Der über 100 Jahre alte Traditionsbetrieb war nach einer bereits früheren wirtschaftlichen Schieflage 2016 aufgespalten worden, in die Böhmer Gusstechnik unter Leitung von Wilhelm Böhmer junior und „Technical Solutions“ (Zerspanung) unter der Führung seines Bruders Erik. Beide Familienmitglieder sind Ende 2021 aus dem Unternehmen ausgeschieden. Für die zwei Gesellschaften ist nun Insolvenzverwalter Markus Wischemeyer verantwortlich.
Von den 140 Beschäftigten zu Beginn des Ende 2021 eingeleiteten Insolvenzverfahrens seien viele bereits gegangen. Jeden Monat würde die Mannschaft kleiner, heißt es aus Mitarbeiterkreisen. Nun soll es eine Prämie für die verbleibende Belegschaft geben, damit die bestellten Aufträge fertiggestellt werden können. Dabei gebe es für jeden Monat bis zu 750 Euro extra. Insgesamt seien bis 4500 Euro möglich. Wer kündigt, müsse die Prämie anteilig zurückzahlen. Tenor: Es bringt was, zu bleiben.
Kunden zahlen Prämien
Nach den der Redaktion vorliegenden Informationen soll die Produktion nur noch für Kunden der Gusstechnik laufen. Sie sind es auch, die die Prämien zahlen. Für den Geschäftsbereich Zerspanung sei keine Arbeit mehr vorhanden. Für die letzten Monate könnten Mitarbeiter aber in die Gusstechniksparte wechseln und so auch an der Sonderzahlung beteiligt werden. Vielen Beschäftigten, heißt es, sei zum 30. September gekündigt worden.

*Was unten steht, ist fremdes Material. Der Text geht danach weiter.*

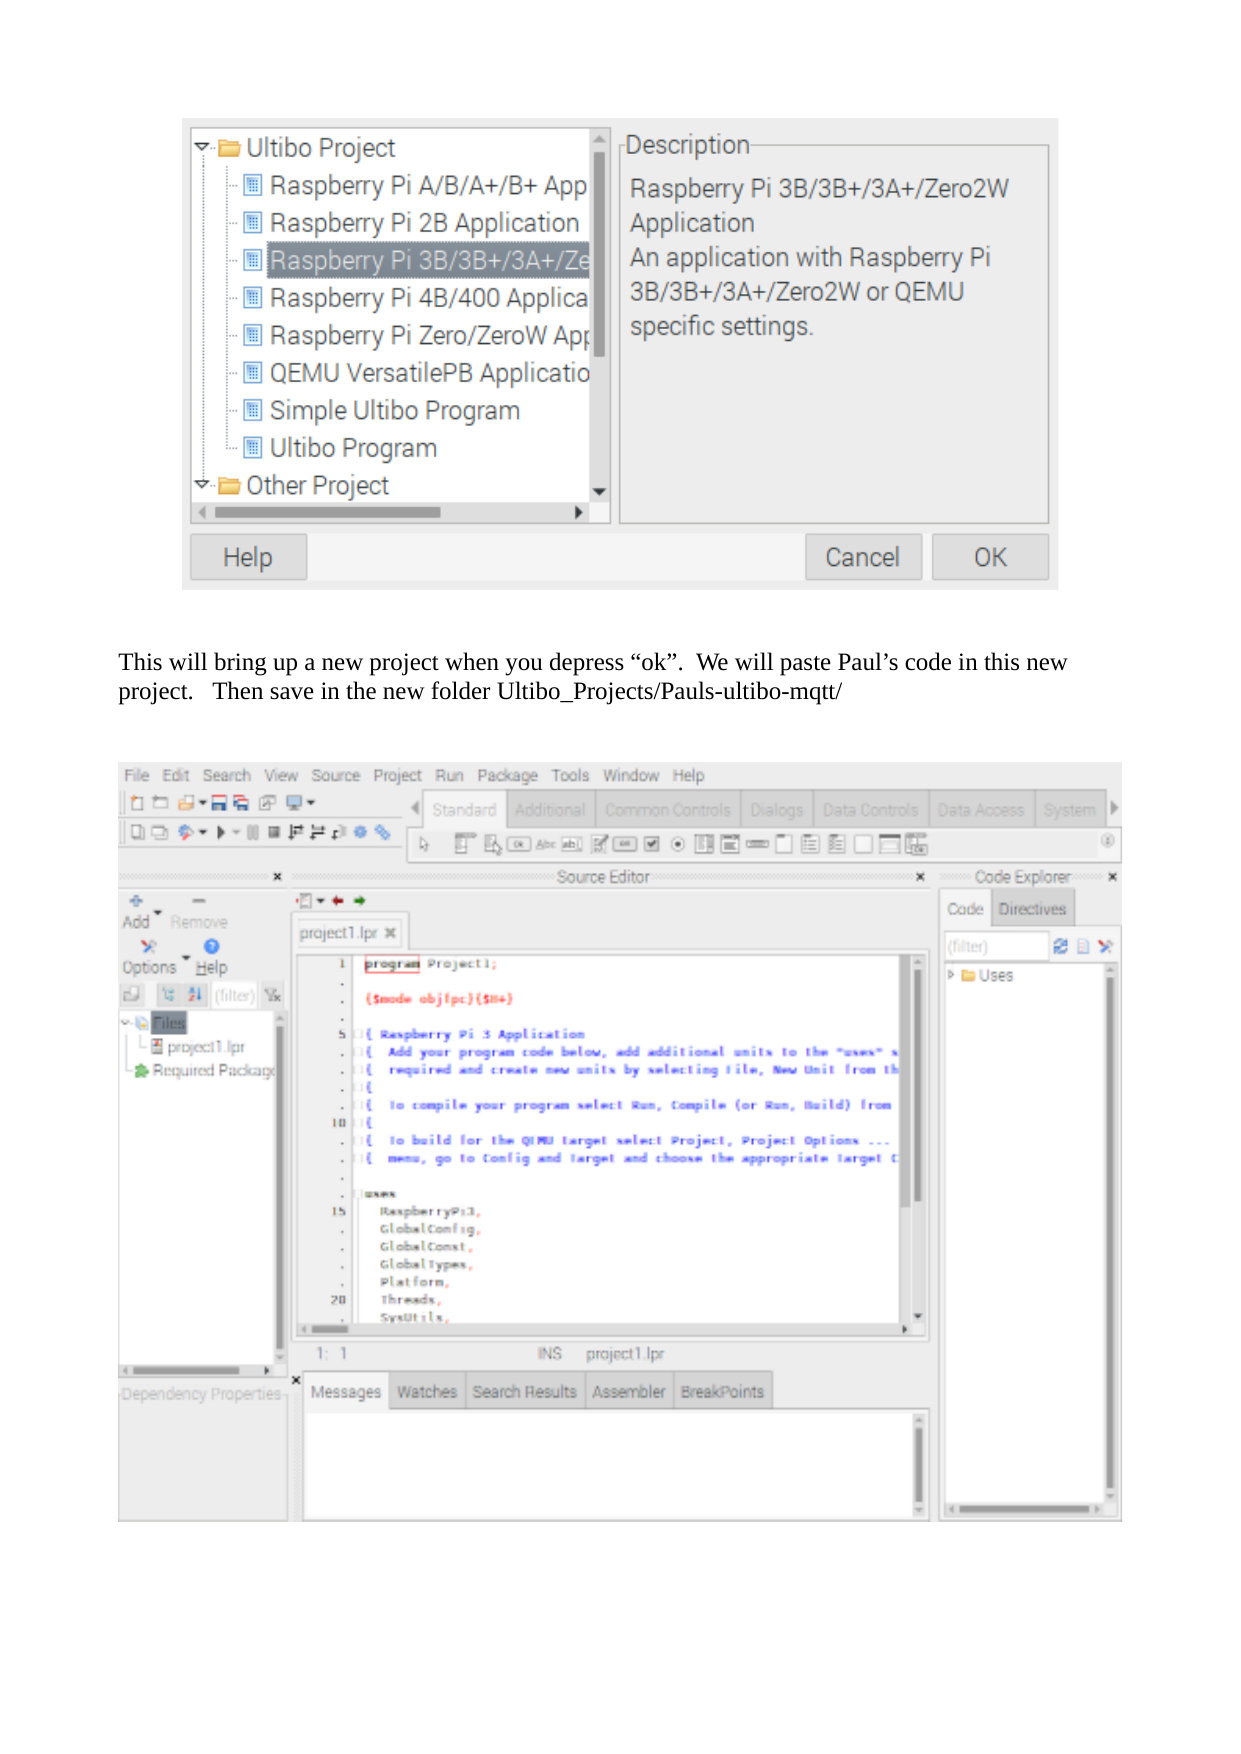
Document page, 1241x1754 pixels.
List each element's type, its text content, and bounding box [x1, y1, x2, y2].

Das Aus für Böhmer reihe sich in ein generelles Gießereien-Sterben ein, so der IG-Metall-Bevollmächtigte für Witten, Mathias Hillbrandt. „In den letzten zehn, 15 Jahren musste die Hälfte der Gießereien im EN-Kreis aufgeben.“ Zeitgleich mit Böhmer stellen laut IG Metall zwei vergleichbare Unternehmen in Ennepetal den Betrieb ein.
IG Metall: Investitionen über Jahre vernachlässigt
Viele Betriebe seien „auf tönernen Füßen gebaut“, so Hillbrandt, weil notwendige Investitionen aufgrund ihrer Höhe und der schlechten Zukunftsperspektive vernachlässigt worden seien. In anderen Ländern werde günstiger gegossen, hiesige Unternehmen müssen meist Nischen bedienen.
102-jährige Tradition geht zu Ende
Mit dem Aus der Eisenwerke Böhmer geht in Annen eine 102-jährige Tradition zu Ende. 1920 war Böhmer als Tiegelgießerei für Bügel- und Waffeleisen gegründet worden und hatte sich kurz darauf auf Bergbauzubehör spezialisiert. Zuletzt orderten Kunden in Annen Stahlguss-Teile, die in Ölplattformen, im Schienenverkehr, im Tunnel- und Bergbau, in Baumaschinen und der Stahlindustrie weltweit zum Einsatz kommen.
Zeitgleich mit Böhmer würden laut IG-Metall zwei vergleichbare Unternehmen in Ennepetal aufgeben. Der Bundesverband der Deutschen Gießerei-Industrie hält die Sanktionen gegen Russland für existenzbedrohend. Das in deutschen Gießereien eingesetzte Roheisen stamme zu rund 25 Prozent aus Russland, es gäbe kaum Alternativen. Auch Aluminium, Nickel, Zink, Magnesium und metallische Einsatzstoffe würden zurzeit zu Höchstpreisen gehandelt.
Dass sich für Böhmer Gusstechnik kein neuer Besitzer fand, könne man daher nicht allein auf kriegs- und sanktionsbedingte Materialengpässe oder die Energiekosten zurückzuführen, sagt der Gewerkschafter. „Da gibt es auch Untertöne“, so Hillbrandt. Er denkt dabei etwa an einen Investitionsstau, die Vorgeschichte mit drei verschiedenen Führungspersönlichkeiten, die sich nicht immer einig gewesen seien, und ein an sich schwieriges Marktumfeld. Schon bei der ersten Insolvenz 2015 habe sich schließlich kein neuer Investor gefunden.